Task directions:
Only one stretch of the data below is needed. Output the lines from the one with "Carry the cell" up to and including the one with "Image 2: Shape", exactly as they stand.

[Records from a data collection]
== Segment start ==

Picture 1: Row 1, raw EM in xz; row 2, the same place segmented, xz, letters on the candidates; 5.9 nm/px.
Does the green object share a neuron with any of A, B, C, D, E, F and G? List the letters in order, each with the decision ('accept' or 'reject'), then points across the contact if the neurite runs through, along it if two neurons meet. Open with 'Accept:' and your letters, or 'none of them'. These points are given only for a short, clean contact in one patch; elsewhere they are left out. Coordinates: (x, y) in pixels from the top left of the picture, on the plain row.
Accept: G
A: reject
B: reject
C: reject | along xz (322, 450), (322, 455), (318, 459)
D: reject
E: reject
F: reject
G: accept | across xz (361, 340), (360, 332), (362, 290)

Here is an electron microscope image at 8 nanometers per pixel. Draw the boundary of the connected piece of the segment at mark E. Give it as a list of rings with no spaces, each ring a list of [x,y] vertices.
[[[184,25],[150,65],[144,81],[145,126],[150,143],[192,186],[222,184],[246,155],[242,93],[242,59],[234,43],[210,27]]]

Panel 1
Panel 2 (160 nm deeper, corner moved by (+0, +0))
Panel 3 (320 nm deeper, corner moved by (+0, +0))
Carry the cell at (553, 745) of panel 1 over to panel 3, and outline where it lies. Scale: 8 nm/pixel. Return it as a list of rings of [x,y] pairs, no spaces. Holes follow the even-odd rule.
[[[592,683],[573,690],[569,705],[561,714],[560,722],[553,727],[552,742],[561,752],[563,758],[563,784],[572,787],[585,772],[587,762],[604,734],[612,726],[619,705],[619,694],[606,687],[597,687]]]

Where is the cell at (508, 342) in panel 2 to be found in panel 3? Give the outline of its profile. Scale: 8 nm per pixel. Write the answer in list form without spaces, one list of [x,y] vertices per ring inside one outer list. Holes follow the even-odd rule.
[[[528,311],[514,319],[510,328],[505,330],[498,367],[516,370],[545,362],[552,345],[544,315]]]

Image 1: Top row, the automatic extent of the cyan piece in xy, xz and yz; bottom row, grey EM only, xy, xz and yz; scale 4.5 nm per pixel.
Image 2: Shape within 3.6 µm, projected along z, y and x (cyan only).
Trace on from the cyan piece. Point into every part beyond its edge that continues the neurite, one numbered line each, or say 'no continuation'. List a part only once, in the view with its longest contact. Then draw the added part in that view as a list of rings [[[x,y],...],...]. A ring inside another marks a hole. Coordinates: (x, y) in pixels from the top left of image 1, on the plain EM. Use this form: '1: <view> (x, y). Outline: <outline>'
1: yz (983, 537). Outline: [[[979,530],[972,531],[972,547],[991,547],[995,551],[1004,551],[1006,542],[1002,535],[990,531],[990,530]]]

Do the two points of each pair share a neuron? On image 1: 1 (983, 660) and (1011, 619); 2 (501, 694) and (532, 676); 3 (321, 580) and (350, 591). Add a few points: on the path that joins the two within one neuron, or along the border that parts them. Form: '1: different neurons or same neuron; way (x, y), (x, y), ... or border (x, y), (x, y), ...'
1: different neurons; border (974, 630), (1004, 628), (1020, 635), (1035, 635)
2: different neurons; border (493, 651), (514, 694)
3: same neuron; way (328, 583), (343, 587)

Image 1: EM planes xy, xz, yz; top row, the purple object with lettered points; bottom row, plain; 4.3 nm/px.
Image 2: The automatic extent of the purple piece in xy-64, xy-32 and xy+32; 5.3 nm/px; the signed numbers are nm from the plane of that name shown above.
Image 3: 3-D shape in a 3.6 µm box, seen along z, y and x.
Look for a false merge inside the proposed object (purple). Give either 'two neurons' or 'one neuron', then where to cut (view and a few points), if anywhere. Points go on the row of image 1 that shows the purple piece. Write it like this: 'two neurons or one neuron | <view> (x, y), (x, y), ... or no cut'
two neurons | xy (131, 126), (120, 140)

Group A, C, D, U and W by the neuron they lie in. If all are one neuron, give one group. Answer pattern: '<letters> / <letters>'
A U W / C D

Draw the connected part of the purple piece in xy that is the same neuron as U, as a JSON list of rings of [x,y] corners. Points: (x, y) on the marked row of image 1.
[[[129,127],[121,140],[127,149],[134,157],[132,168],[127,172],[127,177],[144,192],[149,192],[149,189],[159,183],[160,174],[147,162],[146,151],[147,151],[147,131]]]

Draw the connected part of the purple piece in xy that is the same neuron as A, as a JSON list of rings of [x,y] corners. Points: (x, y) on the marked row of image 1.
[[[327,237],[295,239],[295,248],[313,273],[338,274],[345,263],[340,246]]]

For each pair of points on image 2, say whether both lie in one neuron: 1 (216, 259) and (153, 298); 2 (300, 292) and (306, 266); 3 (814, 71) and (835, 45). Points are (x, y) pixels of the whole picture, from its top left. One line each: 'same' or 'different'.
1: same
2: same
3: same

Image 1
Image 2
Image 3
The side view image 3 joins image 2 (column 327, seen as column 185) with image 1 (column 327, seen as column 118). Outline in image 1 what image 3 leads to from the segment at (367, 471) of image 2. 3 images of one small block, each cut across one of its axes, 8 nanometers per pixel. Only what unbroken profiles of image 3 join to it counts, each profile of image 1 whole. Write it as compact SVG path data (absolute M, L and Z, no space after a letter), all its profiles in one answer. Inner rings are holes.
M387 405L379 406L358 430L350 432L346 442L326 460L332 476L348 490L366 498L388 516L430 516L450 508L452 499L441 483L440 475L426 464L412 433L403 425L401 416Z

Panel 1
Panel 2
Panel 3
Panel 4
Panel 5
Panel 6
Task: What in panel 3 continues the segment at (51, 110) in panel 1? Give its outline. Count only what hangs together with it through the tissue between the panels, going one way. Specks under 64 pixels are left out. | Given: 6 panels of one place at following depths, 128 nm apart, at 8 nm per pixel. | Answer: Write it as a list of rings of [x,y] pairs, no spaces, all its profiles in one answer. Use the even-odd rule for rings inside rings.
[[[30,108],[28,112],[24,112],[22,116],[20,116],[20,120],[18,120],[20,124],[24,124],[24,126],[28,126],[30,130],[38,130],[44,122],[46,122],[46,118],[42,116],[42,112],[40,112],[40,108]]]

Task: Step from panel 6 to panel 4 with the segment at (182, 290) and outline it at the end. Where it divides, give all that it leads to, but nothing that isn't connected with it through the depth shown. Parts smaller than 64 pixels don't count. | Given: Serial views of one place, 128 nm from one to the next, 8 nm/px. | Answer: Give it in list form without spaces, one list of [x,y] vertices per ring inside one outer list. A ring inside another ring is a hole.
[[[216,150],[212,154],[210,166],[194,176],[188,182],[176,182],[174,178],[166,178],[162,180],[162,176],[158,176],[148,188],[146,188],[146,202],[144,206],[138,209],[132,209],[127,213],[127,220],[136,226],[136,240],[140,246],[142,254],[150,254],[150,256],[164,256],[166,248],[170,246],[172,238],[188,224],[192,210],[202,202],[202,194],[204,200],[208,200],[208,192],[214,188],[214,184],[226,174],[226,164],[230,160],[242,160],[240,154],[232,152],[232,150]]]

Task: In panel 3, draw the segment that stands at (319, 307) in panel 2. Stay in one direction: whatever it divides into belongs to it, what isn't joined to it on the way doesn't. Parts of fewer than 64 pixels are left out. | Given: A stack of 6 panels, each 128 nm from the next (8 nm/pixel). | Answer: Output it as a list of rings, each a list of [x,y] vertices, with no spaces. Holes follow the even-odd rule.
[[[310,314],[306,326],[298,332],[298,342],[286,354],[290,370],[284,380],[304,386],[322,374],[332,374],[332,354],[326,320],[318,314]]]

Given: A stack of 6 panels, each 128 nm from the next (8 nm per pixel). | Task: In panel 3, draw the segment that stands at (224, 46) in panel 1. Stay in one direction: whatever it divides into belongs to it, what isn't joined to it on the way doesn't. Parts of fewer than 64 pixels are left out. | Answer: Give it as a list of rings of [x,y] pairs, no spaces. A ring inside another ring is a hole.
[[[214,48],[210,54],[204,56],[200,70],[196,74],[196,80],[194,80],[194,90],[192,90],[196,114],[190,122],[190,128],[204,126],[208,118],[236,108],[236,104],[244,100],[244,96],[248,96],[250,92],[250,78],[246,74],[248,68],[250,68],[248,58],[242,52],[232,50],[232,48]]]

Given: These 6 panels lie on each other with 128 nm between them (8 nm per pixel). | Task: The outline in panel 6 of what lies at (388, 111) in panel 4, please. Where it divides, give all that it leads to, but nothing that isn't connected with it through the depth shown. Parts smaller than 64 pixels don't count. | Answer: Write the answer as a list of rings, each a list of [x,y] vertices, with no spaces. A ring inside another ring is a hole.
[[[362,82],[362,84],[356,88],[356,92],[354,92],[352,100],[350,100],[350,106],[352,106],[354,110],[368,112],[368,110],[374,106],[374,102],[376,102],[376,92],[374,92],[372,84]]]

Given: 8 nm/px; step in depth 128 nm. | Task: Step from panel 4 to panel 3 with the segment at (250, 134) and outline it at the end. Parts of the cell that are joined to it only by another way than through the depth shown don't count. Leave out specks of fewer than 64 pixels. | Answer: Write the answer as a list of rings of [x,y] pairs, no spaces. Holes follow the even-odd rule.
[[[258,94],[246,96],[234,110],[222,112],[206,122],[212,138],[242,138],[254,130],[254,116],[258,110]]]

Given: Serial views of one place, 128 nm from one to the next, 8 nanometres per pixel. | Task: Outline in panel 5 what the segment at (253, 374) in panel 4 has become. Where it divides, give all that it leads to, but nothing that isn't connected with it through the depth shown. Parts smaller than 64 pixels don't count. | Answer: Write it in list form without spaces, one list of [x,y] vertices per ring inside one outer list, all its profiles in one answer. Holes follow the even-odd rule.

== Segment end ==

Output for this exercise:
Carry the cell at (553, 745) of panel 1 over to panel 3, and outline where it lies. Scale: 8 nm/pixel. Return it as a list of rings of [x,y] pairs, no spaces. Holes follow the even-odd rule.
[[[592,683],[573,690],[569,705],[561,714],[560,722],[553,727],[552,742],[561,752],[563,758],[563,784],[572,787],[585,772],[587,762],[604,734],[612,726],[619,705],[619,694],[606,687],[597,687]]]

Where is the cell at (508, 342) in panel 2 to be found in panel 3? Give the outline of its profile. Scale: 8 nm per pixel. Write the answer in list form without spaces, one list of [x,y] vertices per ring inside one outer list. Holes follow the even-odd rule.
[[[528,311],[514,319],[510,328],[505,330],[498,367],[516,370],[545,362],[552,345],[544,315]]]

Image 1: Top row, the automatic extent of the cyan piece in xy, xz and yz; bottom row, grey EM only, xy, xz and yz; scale 4.5 nm per pixel.
Image 2: Shape within 3.6 µm, projected along z, y and x (cyan only).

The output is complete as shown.